Бабушку второй раз отправили на Таймыр. Поселили в одном бараке с насильниками, ворами и убийцами. А работала она на Норильском комбинате…
На сортировочную станцию Лену привезли вместе с другими несчастными и продрогшими девчонками в автофургоне с надписью «Фрукты», там их уже поджидал эшелон из столыпинских вагонов. Провели через конвой с овчарками, которые непрерывно лаяли.
Вели неизвестно сколько, но все время хотелось пить и есть, но только в Куйбышеве она получила то, что ей причиталось: кусок хлеба, селедку, из-за которой жажда становилась невыносимой.
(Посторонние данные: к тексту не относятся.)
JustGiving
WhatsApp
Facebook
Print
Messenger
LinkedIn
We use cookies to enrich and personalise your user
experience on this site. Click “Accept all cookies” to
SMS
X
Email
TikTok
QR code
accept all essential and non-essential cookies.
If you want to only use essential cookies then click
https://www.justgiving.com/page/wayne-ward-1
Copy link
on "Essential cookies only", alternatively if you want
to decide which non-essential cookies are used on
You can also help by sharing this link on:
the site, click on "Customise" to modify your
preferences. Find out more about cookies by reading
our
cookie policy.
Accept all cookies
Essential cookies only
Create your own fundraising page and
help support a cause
Тем не менее, селедку она потом обожала всю жизнь!
Пришлось сидеть на хлебе и воде.
В пересылочном лагере на Волге каждый день менялся народ: одних уводили, других приводили. Женщин, несмотря на февральскую стужу, водили строем мыться к реке.
Однажды в барак вошел надзиратель, спрашивает, кто на «К», Елена Косарева отвечает, я на «К». Говорят, давай на выход с вещами. Женщины окружили ее со слезами, прощаются, на ухо шепчут, если вернут в Москву, скорее всего, расстреляют.